During the 1940 season, Bassler was the second in command under Vitt. Vitt was a tough man to get along with and became embroiled in a player revolt by the 1940 team that became known as the "Cleveland Crybabies." In his autobiography, Feller wrote that the players decided to stop dealing with Vitt and work instead with Bassler. "We decided to go around Vitt. We worked with his coaches, mostly with his number two man, Johnny Bassler. We were doing what people in a lot of organizations with management problems do: ignore the top guy and work with the second in command."

On December 7, 1940, Bassler was hired as a coach for the St. Louis Browns and was given the responsibility of working with the pitchers. He was released by the Browns on June 6, 1941, after spending less than one season with the club.

==Family and later years==
Bassler was married to Margaret Bassler. They had four children, Barbara (born c. 1922), Sally (born c. 1925), John (born c. 1929), and James (born 1933). During and after his playing career was over, Bassler lived in Santa Monica, California, and later in Malibu, California.

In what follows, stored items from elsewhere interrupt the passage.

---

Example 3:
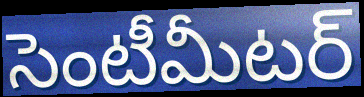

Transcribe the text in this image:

సెంటీమీటర్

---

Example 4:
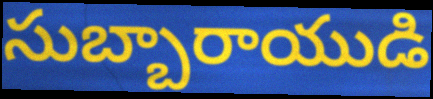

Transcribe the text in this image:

సుబ్బారాయుడి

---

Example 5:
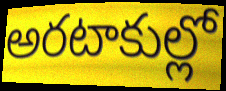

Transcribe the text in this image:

అరటాకుల్లో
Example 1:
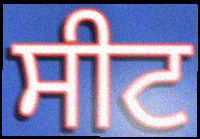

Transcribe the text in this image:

ਸੀਟ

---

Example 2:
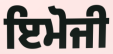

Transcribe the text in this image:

ਇਮੋਜੀ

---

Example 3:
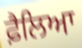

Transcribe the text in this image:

ਫ਼ੈਲਿਆ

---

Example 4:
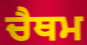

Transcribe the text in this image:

ਚੈਥਮ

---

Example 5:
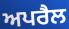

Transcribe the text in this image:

ਅਪਰੈਲ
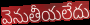
వెనుతీయలేదు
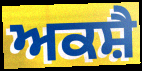
ਅਕਸ਼ੈ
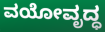
ವಯೋವೃದ್ಧ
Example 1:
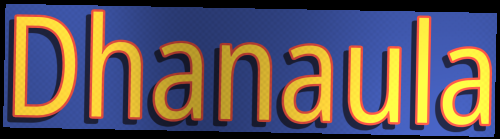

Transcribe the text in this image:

Dhanaula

After retiring from baseball, and during the offseason during his years in baseball, Bassler spent much of his time hooking rugs. Bassler would take old silk stockings and dye them in pots on the stove. He would then cut them in strips and hook them into silk rugs. In the 1940s, Bassler bought 48 acre in Latigo Canyon in Malibu for $75 an acre; he drove to the property on weekends and planted plants. He also built a house on the property, using discarded tile from a Malibu tile company and wood from the demolition of the Venice Pier. Bassler also collected materials from his job at the 20th Century Fox movie lot in Century City. According to his son, the studio job was "mainly to get building supplies." After a project, the sets would be torn down and burned. Bassler saw an opportunity to obtain materials from discarded sets to help build his house in Latigo Canyon. Bassler's son joked that their house went up bit by bit with pieces from Hollywood sets, including the front door from a Gene Tierney film Leave Her to Heaven, and the back of the house (in Chinese style) from Gregory Peck's The Keys of the Kingdom.

Bassler coached Bob Feller before Feller entered the military during World War II, and the two became friends. When Feller got out of the military, Bassler took him on a tour of the studio. Alfred Hitchcock knew of Feller and let him sit in on the shooting of the film Lifeboat.

Bassler died in 1979 in Santa Monica at age 84. He was buried at Woodlawn Cemetery in Santa Monica.

His youngest child, James Bassler, became a renowned weaver and fiber artist and a professor at the UCLA School of Arts and Architecture.